We want to find \(a_.95\) and \(b_.95\) that satisfy \[P\left(\mathbb{E}(S) \in (S - a_.95,S+b_.95)\right) = .95.\] The problem is that we don’t know the distribution of \(S\) (and we don’t have a null hypothesis like before). So, we are going to find values for \(a_.95\) and \(b_.95\) using Monte Carlo simulation and an approximation that allows us to do the sampling.

First, we must estimate the distribution of \(S\). Once we estimate that distribution, we can generate random variables \(S^*\) from that estimated model. Here, the * superscript denotes that \(S^*\) is from the imagined model with estimated parameters; this has a different distribution that \(S\). However, we can use it in the following way. We assume that the “Monte Carlo” \(S^*\) behaves like the original random variable \(S\) in that for any choice of \(a\) and \(b\), \[P\left(S^* \in (\mathbb{E}(S^*) - b,\mathbb{E}(S^*)+ a)\right) \approx P\left(S \in (\mathbb{E}(S) - b,\mathbb{E}(S)+ a)\right).\]

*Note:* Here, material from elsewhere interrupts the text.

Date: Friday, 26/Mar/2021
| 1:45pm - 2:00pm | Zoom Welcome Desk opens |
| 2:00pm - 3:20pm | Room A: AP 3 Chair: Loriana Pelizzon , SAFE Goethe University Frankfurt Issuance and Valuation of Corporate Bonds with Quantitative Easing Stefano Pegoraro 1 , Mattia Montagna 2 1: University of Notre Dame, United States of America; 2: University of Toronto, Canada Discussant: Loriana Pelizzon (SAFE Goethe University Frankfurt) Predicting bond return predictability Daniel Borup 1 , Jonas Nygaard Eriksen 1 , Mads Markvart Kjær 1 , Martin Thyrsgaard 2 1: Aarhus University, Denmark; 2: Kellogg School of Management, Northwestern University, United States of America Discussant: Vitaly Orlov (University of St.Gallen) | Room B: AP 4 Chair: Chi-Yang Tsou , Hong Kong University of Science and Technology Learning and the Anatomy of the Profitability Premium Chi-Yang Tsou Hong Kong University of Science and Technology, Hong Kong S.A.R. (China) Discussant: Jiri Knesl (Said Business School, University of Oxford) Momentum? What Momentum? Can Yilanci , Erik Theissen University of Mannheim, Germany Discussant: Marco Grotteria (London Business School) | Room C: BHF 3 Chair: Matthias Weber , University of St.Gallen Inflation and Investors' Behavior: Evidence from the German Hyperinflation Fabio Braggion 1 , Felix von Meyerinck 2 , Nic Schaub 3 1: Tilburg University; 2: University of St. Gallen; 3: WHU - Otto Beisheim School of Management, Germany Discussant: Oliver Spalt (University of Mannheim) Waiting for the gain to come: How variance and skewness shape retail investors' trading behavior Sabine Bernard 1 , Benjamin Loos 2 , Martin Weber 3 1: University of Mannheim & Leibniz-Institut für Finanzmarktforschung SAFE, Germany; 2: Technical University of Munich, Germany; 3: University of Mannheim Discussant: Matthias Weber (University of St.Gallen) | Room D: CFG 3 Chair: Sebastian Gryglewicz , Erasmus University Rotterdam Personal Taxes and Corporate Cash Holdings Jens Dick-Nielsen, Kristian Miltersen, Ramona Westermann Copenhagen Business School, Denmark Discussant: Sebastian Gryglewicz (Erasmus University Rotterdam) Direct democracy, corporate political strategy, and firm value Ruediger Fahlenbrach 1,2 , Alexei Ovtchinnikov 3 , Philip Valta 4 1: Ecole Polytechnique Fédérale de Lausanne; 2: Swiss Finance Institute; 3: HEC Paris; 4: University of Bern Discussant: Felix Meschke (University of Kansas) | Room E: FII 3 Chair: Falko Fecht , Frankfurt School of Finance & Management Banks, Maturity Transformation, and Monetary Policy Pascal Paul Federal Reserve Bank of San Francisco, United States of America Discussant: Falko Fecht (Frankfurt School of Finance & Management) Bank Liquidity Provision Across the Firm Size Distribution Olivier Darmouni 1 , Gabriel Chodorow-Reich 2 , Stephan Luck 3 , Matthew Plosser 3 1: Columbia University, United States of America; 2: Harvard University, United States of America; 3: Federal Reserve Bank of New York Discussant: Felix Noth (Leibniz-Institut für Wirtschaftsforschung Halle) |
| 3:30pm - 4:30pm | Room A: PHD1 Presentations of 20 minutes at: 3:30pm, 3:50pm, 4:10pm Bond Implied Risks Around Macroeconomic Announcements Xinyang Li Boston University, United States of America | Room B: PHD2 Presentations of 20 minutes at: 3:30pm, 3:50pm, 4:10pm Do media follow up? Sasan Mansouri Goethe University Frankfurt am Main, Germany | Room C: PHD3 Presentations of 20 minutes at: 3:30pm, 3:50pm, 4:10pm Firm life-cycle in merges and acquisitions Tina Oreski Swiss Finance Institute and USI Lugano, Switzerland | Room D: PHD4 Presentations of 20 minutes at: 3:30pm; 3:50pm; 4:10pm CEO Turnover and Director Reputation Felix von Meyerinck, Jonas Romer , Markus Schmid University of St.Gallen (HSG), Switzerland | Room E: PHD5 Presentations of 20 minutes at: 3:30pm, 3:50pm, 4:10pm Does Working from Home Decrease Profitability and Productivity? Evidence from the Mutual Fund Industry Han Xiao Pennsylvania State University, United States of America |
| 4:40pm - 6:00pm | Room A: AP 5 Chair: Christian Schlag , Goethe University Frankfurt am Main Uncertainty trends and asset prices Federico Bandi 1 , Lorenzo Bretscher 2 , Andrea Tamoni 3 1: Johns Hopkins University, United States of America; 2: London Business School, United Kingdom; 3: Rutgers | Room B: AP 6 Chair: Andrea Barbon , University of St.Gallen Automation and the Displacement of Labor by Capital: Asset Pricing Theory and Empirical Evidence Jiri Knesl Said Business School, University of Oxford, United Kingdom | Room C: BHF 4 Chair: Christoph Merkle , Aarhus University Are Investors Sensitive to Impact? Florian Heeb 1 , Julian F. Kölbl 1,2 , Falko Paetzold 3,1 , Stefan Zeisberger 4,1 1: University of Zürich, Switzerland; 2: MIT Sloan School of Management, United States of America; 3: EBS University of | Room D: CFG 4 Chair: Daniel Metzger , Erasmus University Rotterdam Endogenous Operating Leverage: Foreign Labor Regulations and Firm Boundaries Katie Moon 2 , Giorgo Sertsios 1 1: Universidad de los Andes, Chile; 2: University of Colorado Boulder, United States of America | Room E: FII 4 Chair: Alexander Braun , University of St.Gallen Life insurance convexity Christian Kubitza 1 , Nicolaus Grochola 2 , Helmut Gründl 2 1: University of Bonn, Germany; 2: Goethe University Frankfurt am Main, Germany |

Under that approximation, it is sufficient to find \(a_.95\) and \(b_.95\) using Monte Carlo with \(S^*\), \[P\left(S^* \in (\mathbb{E}(S^*) - b_.95,\mathbb{E}(S^*)+ a_.95)\right) = .95.\]

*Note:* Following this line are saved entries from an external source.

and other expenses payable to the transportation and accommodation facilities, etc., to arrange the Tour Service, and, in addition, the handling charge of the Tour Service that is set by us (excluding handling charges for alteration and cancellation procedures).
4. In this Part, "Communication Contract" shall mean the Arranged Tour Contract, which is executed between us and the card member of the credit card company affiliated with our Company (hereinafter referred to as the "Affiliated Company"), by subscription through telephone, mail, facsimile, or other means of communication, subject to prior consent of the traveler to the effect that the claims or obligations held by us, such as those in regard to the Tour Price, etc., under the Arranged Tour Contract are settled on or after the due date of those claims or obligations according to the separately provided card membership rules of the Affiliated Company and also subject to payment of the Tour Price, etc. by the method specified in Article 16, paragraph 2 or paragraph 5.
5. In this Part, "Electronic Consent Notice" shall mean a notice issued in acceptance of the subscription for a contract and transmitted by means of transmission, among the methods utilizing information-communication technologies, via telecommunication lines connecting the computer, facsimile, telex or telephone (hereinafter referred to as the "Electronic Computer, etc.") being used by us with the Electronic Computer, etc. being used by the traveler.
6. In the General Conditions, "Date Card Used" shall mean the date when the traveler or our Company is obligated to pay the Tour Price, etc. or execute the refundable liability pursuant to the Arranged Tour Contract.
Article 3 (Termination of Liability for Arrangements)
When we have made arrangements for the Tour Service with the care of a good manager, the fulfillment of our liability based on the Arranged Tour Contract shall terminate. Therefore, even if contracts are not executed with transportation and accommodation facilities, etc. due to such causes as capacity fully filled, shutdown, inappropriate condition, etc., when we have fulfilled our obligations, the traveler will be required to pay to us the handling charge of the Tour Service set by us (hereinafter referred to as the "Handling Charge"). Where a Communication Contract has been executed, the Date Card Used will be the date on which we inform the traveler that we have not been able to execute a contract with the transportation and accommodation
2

Here, the set \(A\) is \((\mathbb{E}(S^*) - b_.95,\mathbb{E}(S^*)+ a_.95)\) and we can simulate \(S^*\). Once you find those values for \(S^*\) (see below for computing \(a_.95\) and \(b_.95\)), then we use the approximation to get a confidence interval: \[.95 = P\left(S^* \in (\mathbb{E}(S^*) - b_{.95},\mathbb{E}(S^*)+ a_{.95})\right) \approx P\left(\mathbb{E}(S) \in (S - a_{.95},S+ b_{.95})\right).\] Thus, \((S-a_{.95}, S+b_{.95})\) is a 95% confidence interval for \(\mathbb{E}(S)\).

How to find \(a_{.95}\) and \(b_{.95}\)

Find the .025 and .975 quantiles of \(S^*\); call these \(q_{.025}\) and \(q_{.975}\). Then, \(b_.95\) solves \(\mathbb{E}(S^*) - b_.95 = q_.025\) and \(a_.95\) solves \(\mathbb{E}(S^*) + a_.95 = q_.975\). You can compute \(\mathbb{E}(S^*)\) by taking the average of your Monte Carlo simulations of \(S^*\). \[b_.95 = \mathbb{E}(S^*) - q_.025 \quad a_.95 = q_.975 - \mathbb{E}(S^*)\]

When does Version 1 = Version 2?

If \(\mathbb{E}(S) = \mathbb{E}(S^*)\) (“unbiased” or centered) and if \(|b_.95| = |a_.95|\) (“symmetric”), then Version 1 and Version 2 will provide the same interval, provided you use enough Monte Carlo replicates.